Start of Block

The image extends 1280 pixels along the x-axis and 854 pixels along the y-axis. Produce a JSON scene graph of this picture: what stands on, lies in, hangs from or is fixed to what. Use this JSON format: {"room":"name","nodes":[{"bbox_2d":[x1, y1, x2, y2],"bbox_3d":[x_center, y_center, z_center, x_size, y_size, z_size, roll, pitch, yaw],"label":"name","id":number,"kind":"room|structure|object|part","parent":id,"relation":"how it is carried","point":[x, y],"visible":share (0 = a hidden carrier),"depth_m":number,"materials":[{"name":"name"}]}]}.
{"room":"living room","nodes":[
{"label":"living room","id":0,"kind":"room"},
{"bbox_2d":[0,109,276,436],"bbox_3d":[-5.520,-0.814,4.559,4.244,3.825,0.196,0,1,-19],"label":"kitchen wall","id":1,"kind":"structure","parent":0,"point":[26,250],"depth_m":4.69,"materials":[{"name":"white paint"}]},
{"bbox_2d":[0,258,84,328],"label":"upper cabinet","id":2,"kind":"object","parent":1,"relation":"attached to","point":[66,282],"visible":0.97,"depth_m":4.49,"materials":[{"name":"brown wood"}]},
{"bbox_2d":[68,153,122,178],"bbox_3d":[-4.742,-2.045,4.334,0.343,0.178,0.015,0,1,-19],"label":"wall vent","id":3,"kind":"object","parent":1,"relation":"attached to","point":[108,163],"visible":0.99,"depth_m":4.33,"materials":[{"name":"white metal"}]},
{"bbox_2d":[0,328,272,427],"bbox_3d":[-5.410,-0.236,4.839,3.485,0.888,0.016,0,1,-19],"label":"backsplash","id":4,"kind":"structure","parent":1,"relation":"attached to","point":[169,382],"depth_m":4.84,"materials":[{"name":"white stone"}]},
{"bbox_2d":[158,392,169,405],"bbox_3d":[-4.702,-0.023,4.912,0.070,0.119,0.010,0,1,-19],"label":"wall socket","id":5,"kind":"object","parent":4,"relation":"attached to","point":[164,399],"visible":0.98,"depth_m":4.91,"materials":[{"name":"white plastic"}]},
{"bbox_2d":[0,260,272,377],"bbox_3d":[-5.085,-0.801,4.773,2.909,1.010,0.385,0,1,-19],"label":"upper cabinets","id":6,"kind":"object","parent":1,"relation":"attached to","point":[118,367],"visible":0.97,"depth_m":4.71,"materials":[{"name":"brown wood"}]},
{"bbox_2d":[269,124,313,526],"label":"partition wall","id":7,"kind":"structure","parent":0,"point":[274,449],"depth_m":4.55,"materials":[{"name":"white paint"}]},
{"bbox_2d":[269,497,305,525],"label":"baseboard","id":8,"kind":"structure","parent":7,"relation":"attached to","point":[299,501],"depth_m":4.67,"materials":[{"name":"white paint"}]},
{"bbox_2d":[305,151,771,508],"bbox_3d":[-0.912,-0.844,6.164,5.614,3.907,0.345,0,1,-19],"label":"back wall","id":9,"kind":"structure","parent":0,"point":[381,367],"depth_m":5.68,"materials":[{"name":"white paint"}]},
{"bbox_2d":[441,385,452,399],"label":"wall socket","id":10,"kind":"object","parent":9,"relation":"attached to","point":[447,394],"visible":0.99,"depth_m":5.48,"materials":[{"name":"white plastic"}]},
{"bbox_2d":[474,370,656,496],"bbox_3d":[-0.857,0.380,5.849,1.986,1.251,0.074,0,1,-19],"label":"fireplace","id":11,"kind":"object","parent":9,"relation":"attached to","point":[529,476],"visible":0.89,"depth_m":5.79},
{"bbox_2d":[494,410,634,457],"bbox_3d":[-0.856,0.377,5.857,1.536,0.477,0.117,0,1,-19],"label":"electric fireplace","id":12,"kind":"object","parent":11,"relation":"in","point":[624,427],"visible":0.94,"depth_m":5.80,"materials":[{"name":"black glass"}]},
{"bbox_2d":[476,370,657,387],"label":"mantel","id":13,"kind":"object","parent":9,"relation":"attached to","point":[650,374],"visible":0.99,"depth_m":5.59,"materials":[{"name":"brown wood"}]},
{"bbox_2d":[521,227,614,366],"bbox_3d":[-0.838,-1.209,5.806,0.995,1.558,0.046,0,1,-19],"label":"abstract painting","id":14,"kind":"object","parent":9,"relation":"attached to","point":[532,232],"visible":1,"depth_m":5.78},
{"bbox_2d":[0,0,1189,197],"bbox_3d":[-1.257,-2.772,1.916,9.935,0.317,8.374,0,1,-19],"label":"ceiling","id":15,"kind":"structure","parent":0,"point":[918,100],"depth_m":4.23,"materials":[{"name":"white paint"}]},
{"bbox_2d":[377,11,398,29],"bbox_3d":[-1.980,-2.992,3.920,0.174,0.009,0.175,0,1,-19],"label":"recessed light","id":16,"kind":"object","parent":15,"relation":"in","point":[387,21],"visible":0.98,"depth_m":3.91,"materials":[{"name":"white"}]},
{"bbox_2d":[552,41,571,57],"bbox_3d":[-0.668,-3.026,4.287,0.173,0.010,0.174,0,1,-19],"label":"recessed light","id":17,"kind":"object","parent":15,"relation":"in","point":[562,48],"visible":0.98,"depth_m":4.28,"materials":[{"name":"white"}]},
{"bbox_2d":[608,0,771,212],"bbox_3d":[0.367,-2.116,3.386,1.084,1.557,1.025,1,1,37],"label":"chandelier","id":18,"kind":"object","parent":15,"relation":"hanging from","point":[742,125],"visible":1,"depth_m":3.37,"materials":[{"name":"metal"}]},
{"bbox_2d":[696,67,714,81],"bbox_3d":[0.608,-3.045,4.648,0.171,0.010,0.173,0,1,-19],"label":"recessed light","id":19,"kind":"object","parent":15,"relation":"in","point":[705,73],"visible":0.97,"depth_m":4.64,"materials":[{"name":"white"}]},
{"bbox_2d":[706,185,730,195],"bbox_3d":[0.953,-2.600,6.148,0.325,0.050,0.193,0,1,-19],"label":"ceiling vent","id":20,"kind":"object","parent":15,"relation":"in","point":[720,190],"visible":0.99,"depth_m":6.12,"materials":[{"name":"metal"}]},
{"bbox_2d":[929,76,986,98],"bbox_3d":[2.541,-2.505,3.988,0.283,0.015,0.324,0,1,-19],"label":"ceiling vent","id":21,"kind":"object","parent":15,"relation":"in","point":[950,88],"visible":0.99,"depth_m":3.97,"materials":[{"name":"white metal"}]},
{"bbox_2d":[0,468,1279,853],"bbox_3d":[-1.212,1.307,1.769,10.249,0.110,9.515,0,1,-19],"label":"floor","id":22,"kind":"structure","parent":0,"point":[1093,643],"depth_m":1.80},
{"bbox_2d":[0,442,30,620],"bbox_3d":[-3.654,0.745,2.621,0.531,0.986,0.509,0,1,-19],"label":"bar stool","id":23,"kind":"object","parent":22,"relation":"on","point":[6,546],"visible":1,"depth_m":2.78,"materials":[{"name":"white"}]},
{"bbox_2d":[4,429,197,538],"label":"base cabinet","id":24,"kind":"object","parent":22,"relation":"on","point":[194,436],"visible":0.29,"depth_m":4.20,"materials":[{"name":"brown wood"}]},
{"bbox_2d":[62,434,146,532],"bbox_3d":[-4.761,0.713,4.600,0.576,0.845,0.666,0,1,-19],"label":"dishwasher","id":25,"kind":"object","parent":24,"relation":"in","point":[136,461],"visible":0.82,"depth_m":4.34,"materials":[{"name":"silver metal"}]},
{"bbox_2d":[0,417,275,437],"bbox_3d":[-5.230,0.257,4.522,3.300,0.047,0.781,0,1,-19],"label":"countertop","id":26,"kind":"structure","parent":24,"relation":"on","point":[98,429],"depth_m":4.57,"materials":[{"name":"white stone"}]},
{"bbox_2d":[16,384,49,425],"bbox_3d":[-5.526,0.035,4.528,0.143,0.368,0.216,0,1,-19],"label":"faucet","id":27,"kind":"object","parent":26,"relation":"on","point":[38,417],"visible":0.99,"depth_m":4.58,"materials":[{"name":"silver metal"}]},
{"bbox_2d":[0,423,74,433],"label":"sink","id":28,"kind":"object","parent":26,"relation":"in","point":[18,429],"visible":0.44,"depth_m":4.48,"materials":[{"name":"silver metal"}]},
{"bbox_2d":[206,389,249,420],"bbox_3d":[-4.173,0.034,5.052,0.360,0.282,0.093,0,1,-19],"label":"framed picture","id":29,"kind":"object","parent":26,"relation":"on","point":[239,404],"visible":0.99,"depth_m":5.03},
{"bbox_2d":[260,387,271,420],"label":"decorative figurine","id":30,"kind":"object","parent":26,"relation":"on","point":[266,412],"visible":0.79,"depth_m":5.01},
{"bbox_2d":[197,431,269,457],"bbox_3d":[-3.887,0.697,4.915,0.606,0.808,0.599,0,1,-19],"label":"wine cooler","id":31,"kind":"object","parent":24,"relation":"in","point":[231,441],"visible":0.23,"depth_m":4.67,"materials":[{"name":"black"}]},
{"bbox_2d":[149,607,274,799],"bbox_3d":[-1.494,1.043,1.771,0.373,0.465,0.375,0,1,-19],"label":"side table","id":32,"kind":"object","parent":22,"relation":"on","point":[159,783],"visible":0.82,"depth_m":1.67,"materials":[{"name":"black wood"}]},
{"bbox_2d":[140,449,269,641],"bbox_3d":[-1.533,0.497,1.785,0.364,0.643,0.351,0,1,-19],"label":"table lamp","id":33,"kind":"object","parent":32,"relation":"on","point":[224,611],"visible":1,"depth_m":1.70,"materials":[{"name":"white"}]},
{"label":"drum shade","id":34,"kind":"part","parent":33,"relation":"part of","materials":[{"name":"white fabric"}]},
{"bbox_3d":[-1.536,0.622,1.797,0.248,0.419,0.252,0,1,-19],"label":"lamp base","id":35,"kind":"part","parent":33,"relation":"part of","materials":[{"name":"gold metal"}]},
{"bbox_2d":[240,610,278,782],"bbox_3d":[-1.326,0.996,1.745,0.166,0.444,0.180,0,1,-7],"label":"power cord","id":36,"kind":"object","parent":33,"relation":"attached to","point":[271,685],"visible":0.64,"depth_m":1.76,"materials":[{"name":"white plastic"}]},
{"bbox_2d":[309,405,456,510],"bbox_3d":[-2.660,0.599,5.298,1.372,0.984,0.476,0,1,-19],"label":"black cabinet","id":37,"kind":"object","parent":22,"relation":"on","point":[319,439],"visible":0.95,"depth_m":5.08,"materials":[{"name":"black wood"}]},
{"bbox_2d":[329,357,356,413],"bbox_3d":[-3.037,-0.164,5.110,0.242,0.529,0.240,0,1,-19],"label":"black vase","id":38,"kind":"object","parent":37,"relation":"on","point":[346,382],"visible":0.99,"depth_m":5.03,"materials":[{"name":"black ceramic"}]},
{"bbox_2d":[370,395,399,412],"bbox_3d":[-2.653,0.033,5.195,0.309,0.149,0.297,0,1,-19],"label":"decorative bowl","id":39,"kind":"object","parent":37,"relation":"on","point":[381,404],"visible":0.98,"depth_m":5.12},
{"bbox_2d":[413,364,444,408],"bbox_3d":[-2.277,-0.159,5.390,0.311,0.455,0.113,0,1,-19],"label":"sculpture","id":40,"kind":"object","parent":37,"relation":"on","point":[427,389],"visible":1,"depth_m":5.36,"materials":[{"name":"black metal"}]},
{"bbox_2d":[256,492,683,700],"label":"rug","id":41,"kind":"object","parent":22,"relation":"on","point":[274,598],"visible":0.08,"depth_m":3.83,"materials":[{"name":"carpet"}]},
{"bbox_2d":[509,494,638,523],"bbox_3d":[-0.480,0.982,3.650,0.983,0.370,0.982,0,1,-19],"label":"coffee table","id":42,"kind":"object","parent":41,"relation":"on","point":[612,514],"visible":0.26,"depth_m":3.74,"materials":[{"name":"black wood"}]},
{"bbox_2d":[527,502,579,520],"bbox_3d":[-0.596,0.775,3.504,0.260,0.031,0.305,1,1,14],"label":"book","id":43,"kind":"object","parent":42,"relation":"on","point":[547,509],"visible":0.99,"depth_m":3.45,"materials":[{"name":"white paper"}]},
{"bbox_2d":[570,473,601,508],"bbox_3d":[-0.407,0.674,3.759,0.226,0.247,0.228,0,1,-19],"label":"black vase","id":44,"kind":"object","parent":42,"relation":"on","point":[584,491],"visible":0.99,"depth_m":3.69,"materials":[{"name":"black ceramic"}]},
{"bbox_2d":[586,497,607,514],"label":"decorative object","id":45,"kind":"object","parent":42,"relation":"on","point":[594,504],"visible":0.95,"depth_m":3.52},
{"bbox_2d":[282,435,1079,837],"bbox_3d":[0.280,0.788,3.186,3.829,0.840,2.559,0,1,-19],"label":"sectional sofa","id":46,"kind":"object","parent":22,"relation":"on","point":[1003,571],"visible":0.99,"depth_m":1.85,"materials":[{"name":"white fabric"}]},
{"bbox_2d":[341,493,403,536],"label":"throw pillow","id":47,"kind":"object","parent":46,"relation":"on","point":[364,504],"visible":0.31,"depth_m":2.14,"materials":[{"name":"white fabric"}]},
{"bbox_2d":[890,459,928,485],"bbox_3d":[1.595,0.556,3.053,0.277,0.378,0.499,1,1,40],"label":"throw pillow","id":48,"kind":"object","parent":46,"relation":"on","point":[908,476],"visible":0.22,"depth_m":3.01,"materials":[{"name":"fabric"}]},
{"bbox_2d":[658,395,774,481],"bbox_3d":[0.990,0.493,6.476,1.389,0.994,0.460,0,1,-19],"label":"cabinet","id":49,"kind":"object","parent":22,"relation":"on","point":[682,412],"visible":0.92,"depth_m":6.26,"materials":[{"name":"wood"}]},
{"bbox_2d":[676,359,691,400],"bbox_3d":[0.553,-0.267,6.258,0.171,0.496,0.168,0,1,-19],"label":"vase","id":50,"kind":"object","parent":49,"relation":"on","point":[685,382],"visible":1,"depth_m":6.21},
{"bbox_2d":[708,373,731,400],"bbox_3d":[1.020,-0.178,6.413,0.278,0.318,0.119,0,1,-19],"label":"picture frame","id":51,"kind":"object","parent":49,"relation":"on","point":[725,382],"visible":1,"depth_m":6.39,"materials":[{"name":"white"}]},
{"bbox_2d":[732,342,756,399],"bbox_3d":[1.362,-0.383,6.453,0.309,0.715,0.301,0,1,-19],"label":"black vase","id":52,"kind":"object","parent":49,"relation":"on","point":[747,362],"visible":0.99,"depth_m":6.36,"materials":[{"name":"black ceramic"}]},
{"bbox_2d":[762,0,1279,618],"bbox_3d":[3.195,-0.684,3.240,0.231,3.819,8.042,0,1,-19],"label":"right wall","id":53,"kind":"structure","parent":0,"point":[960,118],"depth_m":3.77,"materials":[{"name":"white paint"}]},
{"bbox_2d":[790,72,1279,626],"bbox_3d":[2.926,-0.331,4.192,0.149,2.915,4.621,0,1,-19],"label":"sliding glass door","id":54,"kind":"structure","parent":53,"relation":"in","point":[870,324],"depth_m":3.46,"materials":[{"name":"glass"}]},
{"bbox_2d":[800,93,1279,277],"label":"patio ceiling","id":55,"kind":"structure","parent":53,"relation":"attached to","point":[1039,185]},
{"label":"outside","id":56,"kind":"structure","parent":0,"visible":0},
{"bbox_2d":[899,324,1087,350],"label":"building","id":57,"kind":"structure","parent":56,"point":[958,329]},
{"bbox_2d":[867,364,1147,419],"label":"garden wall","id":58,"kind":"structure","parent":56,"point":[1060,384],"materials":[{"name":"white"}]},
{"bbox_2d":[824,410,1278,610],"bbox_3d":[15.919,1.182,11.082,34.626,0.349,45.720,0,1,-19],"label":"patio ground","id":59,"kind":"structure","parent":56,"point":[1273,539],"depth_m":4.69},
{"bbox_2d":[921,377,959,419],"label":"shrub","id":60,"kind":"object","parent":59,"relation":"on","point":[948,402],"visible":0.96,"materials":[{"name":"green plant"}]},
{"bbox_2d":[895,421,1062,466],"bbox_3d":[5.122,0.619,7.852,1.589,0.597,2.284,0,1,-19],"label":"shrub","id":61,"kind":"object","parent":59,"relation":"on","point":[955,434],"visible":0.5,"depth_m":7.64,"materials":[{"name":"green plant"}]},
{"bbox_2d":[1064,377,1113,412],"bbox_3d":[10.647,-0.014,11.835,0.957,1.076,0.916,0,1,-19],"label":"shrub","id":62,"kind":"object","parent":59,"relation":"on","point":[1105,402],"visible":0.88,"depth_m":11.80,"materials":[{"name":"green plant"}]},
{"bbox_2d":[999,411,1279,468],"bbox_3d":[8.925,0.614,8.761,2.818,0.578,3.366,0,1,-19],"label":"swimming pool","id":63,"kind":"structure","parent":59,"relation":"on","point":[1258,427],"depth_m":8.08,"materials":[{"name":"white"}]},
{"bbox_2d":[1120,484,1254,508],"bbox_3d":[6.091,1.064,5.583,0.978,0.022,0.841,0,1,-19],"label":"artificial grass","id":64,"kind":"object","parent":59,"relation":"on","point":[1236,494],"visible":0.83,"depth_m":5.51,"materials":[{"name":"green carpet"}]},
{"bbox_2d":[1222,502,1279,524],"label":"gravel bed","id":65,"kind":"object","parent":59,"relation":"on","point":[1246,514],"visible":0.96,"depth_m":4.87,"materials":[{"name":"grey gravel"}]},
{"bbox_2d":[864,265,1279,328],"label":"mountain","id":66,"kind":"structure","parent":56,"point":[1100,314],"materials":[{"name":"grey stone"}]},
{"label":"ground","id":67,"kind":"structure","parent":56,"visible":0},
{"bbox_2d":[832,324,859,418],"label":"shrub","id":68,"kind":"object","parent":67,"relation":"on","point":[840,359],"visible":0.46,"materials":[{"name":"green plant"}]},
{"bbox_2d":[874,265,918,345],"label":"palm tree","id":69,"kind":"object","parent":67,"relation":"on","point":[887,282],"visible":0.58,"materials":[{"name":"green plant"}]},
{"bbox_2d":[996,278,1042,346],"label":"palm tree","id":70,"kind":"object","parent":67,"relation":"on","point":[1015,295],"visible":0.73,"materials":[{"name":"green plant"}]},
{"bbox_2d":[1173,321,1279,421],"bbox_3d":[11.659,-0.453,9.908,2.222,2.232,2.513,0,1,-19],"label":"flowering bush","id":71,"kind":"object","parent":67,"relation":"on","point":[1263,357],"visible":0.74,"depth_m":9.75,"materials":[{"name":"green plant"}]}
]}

End of Block

Look through the material above and pick out each line holding the word "wall".

▸ **RESULT OF THIS TASK**:
{"bbox_2d":[0,109,276,436],"bbox_3d":[-5.520,-0.814,4.559,4.244,3.825,0.196,0,1,-19],"label":"kitchen wall","id":1,"kind":"structure","parent":0,"point":[26,250],"depth_m":4.69,"materials":[{"name":"white paint"}]},
{"bbox_2d":[68,153,122,178],"bbox_3d":[-4.742,-2.045,4.334,0.343,0.178,0.015,0,1,-19],"label":"wall vent","id":3,"kind":"object","parent":1,"relation":"attached to","point":[108,163],"visible":0.99,"depth_m":4.33,"materials":[{"name":"white metal"}]},
{"bbox_2d":[158,392,169,405],"bbox_3d":[-4.702,-0.023,4.912,0.070,0.119,0.010,0,1,-19],"label":"wall socket","id":5,"kind":"object","parent":4,"relation":"attached to","point":[164,399],"visible":0.98,"depth_m":4.91,"materials":[{"name":"white plastic"}]},
{"bbox_2d":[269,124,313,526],"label":"partition wall","id":7,"kind":"structure","parent":0,"point":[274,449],"depth_m":4.55,"materials":[{"name":"white paint"}]},
{"bbox_2d":[305,151,771,508],"bbox_3d":[-0.912,-0.844,6.164,5.614,3.907,0.345,0,1,-19],"label":"back wall","id":9,"kind":"structure","parent":0,"point":[381,367],"depth_m":5.68,"materials":[{"name":"white paint"}]},
{"bbox_2d":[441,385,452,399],"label":"wall socket","id":10,"kind":"object","parent":9,"relation":"attached to","point":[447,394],"visible":0.99,"depth_m":5.48,"materials":[{"name":"white plastic"}]},
{"bbox_2d":[762,0,1279,618],"bbox_3d":[3.195,-0.684,3.240,0.231,3.819,8.042,0,1,-19],"label":"right wall","id":53,"kind":"structure","parent":0,"point":[960,118],"depth_m":3.77,"materials":[{"name":"white paint"}]},
{"bbox_2d":[867,364,1147,419],"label":"garden wall","id":58,"kind":"structure","parent":56,"point":[1060,384],"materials":[{"name":"white"}]},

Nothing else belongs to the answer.